A Deeper Look at Git

Introduction

Git is a crucial skill to have, whether you’re just a hobbyist or you aim to become a professional web developer. It’s the “save” button on steroids and allows for seamless collaboration. There really aren’t all that many commands for you to learn, but sometimes the real difficulty of Git comes from visualizing what’s happening.

In this lesson, we’ll help with the visualization by diving deeper than just the git add and git commit and git push commands you’ve mostly been using. We’ll cover topics such as Remotes, Pointers, and Changing Git History. This will expand your understanding of what’s actually going on under the hood with Git.

It is very important to take a look at all of this before progressing any further with the curriculum. The project work is becoming more and more complex, so using a disciplined Git workflow is no longer optional. Hopefully, after going through this lesson, you’ll be much more comfortable changing your Git history and have a better understanding of Git as a whole.

Lesson overview

This section contains a general overview of topics that you will learn in this lesson.

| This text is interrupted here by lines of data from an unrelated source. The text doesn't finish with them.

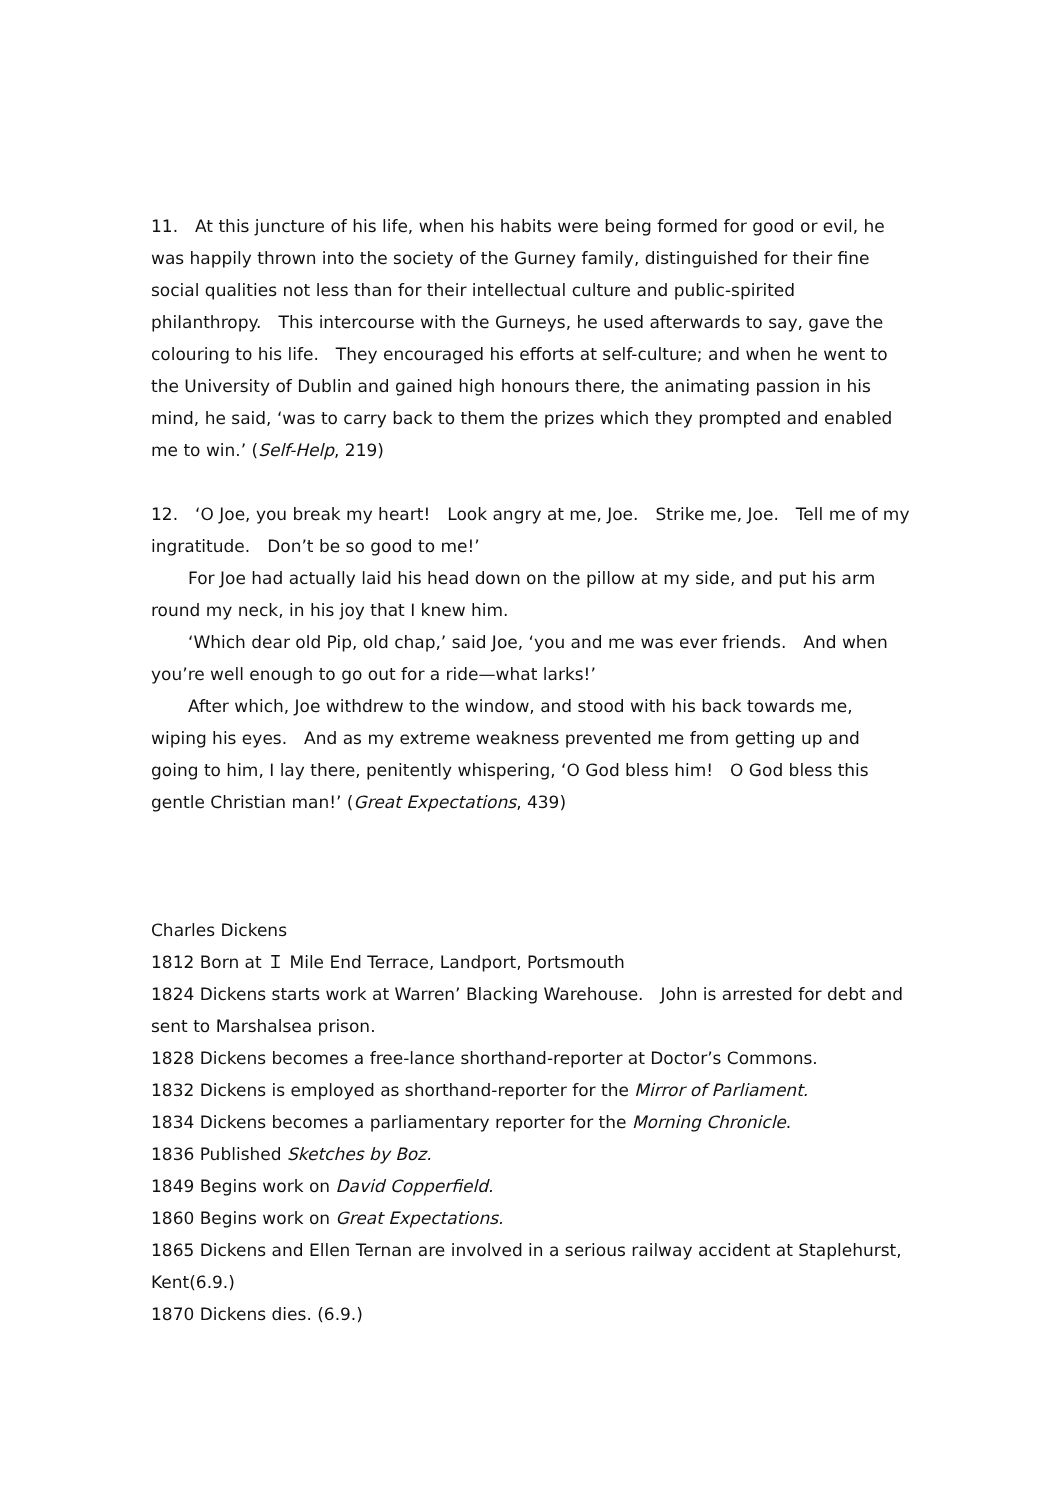11.　At this juncture of his life, when his habits were being formed for good or evil, he was happily thrown into the society of the Gurney family, distinguished for their fine social qualities not less than for their intellectual culture and public-spirited philanthropy.　This intercourse with the Gurneys, he used afterwards to say, gave the colouring to his life.　They encouraged his efforts at self-culture; and when he went to the University of Dublin and gained high honours there, the animating passion in his mind, he said, ‘was to carry back to them the prizes which they prompted and enabled me to win.’ (Self-Help, 219)
12.　‘O Joe, you break my heart!　Look angry at me, Joe.　Strike me, Joe.　Tell me of my ingratitude.　Don’t be so good to me!’
For Joe had actually laid his head down on the pillow at my side, and put his arm round my neck, in his joy that I knew him.
‘Which dear old Pip, old chap,’ said Joe, ‘you and me was ever friends.　And when you’re well enough to go out for a ride—what larks!’
After which, Joe withdrew to the window, and stood with his back towards me, wiping his eyes.　And as my extreme weakness prevented me from getting up and going to him, I lay there, penitently whispering, ‘O God bless him!　O God bless this gentle Christian man!’ (Great Expectations, 439)
Charles Dickens
1812 Born at Ｉ Mile End Terrace, Landport, Portsmouth
1824 Dickens starts work at Warren’ Blacking Warehouse.　John is arrested for debt and sent to Marshalsea prison.
1828 Dickens becomes a free-lance shorthand-reporter at Doctor’s Commons.
1832 Dickens is employed as shorthand-reporter for the Mirror of Parliament.
1834 Dickens becomes a parliamentary reporter for the Morning Chronicle.
1836 Published Sketches by Boz.
1849 Begins work on David Copperfield.
1860 Begins work on Great Expectations.
1865 Dickens and Ellen Ternan are involved in a serious railway accident at Staplehurst, Kent(6.9.)
1870 Dickens dies. (6.9.)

History-changing Git commands
Different ways of changing history
Using remotes to change history
Dangers of history-changing operations
Best practices of history-changing operations
Pointers

Changing history

So let’s say you’re comfortable writing good commit messages and you’re working with branches to have a good Git workflow going. But nobody is perfect, and as you’re writing some beautiful code something goes wrong! Maybe you commit too early and are missing a file. Maybe you mess up one of your commit messages and omit a vital detail.

Let’s look at some ways we can change recent and distant history to fit our needs. We’re going to cover how to:

Change our most recent commit
Change multiple commit messages
Reorder commits
Squash commits together
Split up commits

Getting set up

Before we get started with the lesson, let’s create a Git playground in which we can safely follow along with the code and perform history-changing operations. Go to GitHub, and as you have in the past, create a new repository. Call it whatever you’d like, and clone this repository to your local system. Now, let’s cd into the repository we just cloned and create some new files! Once you’re in the repository, follow along with the following commands (including the typo). Look them up if you’re confused about anything that’s happening.

touch test{1..4}.md
git add test1.md && git commit -m 'Create first file'
git add test2.md && git commit -m 'Create send file'
git add test3.md && git commit -m 'Create third file and create fourth file'

Setting up the code editor

To perform certain Git commands that require opening a text editor, such as git commit --amend and git rebase -i, it’s important to configure your code editor correctly. By default, Git opens the text editor in the command-line interface (CLI), which may prevent you from saving and closing the editor after making changes.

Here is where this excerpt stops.